Just when I thought I was out, they pull me back in.
Perhaps the international break came at the wrong time for Gary Rowett’s Stoke. Having seemingly turned a corner with consecutive wins (and clean sheets) against Bolton and Norwich, Stoke’s momentum was sapped with a frustrating home defeat to Birmingham.
17th in the table after 13 games, having lost five games already, the season is threatening to already become a write-off for The Potters. For all the pre-season hype and optimism, performances and results have smacked of a team frantically trying to put its pads on rather than striding out confidently to bat.
Rowett has had a tough ask, and there have been instances where he could, and perhaps should, have got more points out of games. If Saido Berahino scores that penalty, if Roger East spots one of two obvious handballs, if Ashley Williams defends like a functioning footballer at Rotherham, or The Potters keep their concentration at Hillsborough, then maybe some of the discontent on the terraces would be more muted. That’s not to say Rowett has been unlucky, just an affirmation that ultimately he will only be judged on results. Valiant failure or hard luck stories aren’t buttering any parsnips for Stokies, who are already sick and tired of their team falling below expectations.
There are times when the Stoke manager does not help himself. His substitutions and team selections have often betrayed his overly cautious nature. Even as someone determined to see the back of Charlie Adam, I can understand him being brought on in certain situations – but not at the expense of one of few genuine creative talents he has available to him, with the score at 0-0.
Approach play has been stodgy and timid. Take the aerial route, and Afobe is too isolated and too easily bullied by the bruisers of The Championship. Play on the floor, and it’s ten minutes before a ball is played behind the opposition’s backline. The genuine eye for a pass that Bojan and Ryan Woods possess should be a tremendous advantage for Stoke, but both are playing way too deep to be effective. Apply that to the whole team and you’d have Jack Butland sat in row five of the Boothen End. It should be deeply concerning that Stoke’s best attacking play has come when one, two or sometimes three goals down – as the intensity to their play gets prompted by a sense of panic rather than a sense of confidence.
Tom Ince has been one of Stoke’s better performers so far, and despite his obvious limitations, he’s been Rowett’s best attacking player, sometimes because it looks like he is his only attacking player. On the opposite wing, James McClean has been dire, living up to his reputation of being all filler no killer. With only industry and no artistry coming from the left side of the pitch (bar, bizarrely, two Erik Pieters screamers this season), more pressure is placed on Ince to produce, which can be tough for someone so famously inconsistent. In the middle of the park, Bojan (when he does play) can be doubled up on, as defences know that there’s little threat provided by Joe Allen.

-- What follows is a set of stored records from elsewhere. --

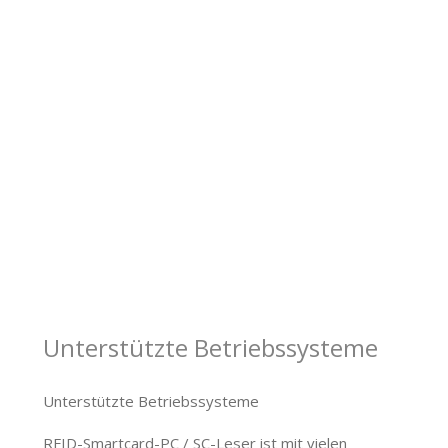
Unterstützte Betriebssysteme
Unterstützte Betriebssysteme
RFID-Smartcard-PC / SC-Leser ist mit vielen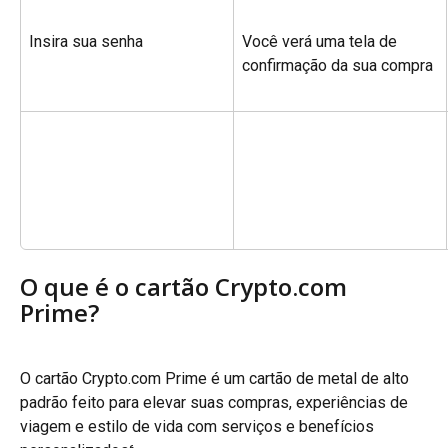
Insira sua senha
Você verá uma tela de 
confirmação da sua compra
O que é o cartão Crypto.com 
Prime?
O cartão Crypto.com Prime é um cartão de metal de alto 
padrão feito para elevar suas compras, experiências de 
viagem e estilo de vida com serviços e benefícios 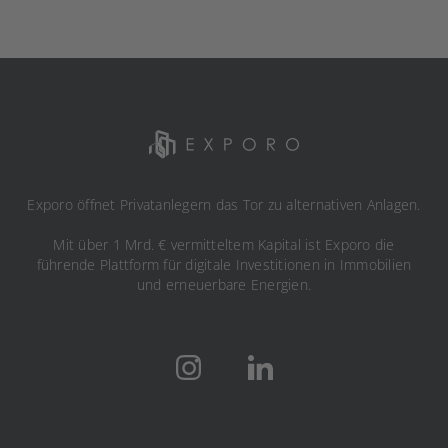
Exporo öffnet Privatanlegern das Tor zu alternativen Anlagen.
Mit über 1 Mrd. € vermitteltem Kapital ist Exporo die
führende Plattform für digitale Investitionen in Immobilien
und erneuerbare Energien.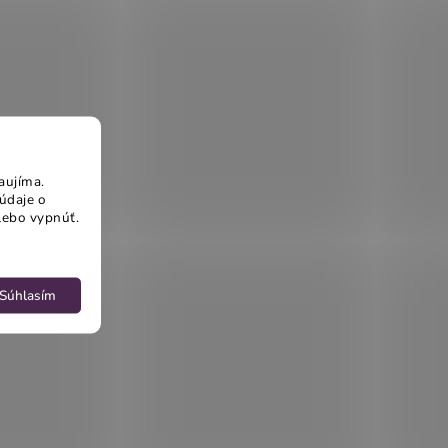
aujíma.
údaje o
lebo vypnúť.
Súhlasím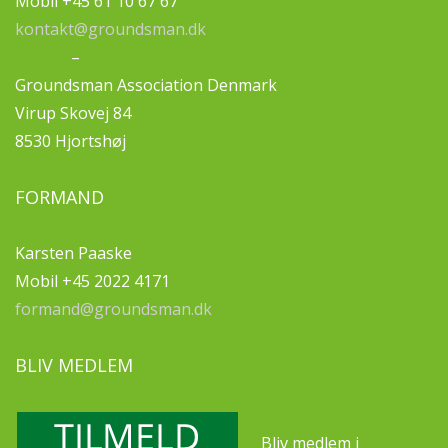
Mobil +45 61 10 67 67
kontakt@groundsman.dk
–
Groundsman Association Denmark
Virup Skovej 84
8530 Hjortshøj
FORMAND
Karsten Paaske
Mobil +45 2022 4171
formand@groundsman.dk
BLIV MEDLEM
Bliv medlem i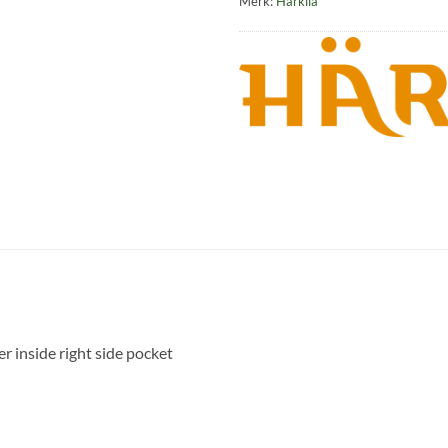
Merk:
Harkila
r inside right side pocket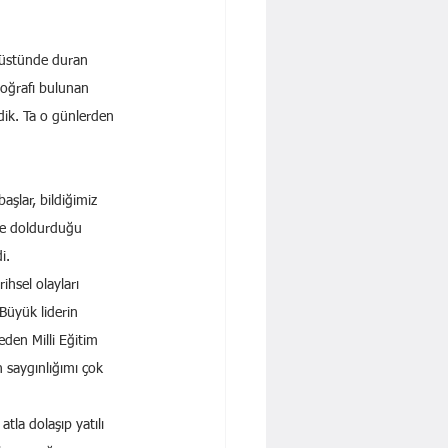
toğrafı bulunan 
dik. Ta o günlerden 
aşlar, bildiğimiz 
ze doldurduğu 
i.
ihsel olayları 
Büyük liderin 
den Milli Eğitim 
 saygınlığımı çok 
la dolaşıp yatılı 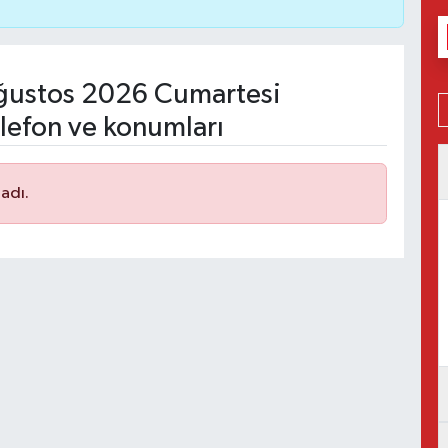
ustos 2026 Cumartesi
lefon ve konumları
adı.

Speaking of Allen, it cannot go unnoticed just how bizarre his consistent selection is. Allen started the season by continuing his dreadful form prior to relegation and remained in the side. Although the introduction of Woods saw that form improve, it seems that nothing Joe Allen does (and it is often nothing) will see him substituted or taken out of the starting XI. Yet Rowett’s loyalty to the former Liverpool man may be the least of his worries.
The defence has improved over recent weeks but this is not the defence of a team with top six aspirations. So easily bullied, so easily unlocked. Bruno Martins Indi is a shadow of his former self and there doesn’t seem to be much indication that Ashley Williams won’t throw the next game away on a whim. Cuco Martina has had decent moments, but has he added any more to the team than Tom Edwards would have? It’s a defence that seems only able to function properly when the rest of the team defends as a unit, as was the case at Carrow Road. Take the game to the opposition, and you leave them ready to be picked off, cueing the latest Jack Butland temper tantrum.
It’s one step forward, and two steps back. The Championship was never going to be easy, but it’s not unreasonable for Stoke fans to expect a bit more than what they’ve been getting. There have been games where Stoke have been much the better side, and maybe a tactical tweak here or there will take the team back to winning ways, but should they continue in this vein, Stoke City continue to be Championship mediocrity. Maybe we took Premier League mediocrity for granted?
This is a side lacking intensity and confidence – two things that can be difficult for managers to remedy quickly, but it’s also a side lacking guile and creativity – and Rowett has the players at his disposal to threaten any side in the league. Yet he seems not quite sure of himself, and his team lacks a clear identity (stop me if you’ve heard this one before…).
There have been moments of promise, and for all the criticism of Rowett, it should be noted that the majority of signings have been strong, and often much needed. Ryan Woods, despite a below-par performance yesterday, has been superb and given time he may well guide this team back to the upper echelons of the table. For now though, you could forgive him slightly regretting his move from Griffin Park
The Birmingham defeat has left Stoke drifting further away from the top six, and further into the wilderness. This is not looking anything like a return to The Premier League for this new Stoke team, and should Rowett be allowed to use this season to consolidate and build for a promotion push next term, it puts even more pressure on him to deliver. At the moment, his team is an ordinary as he is.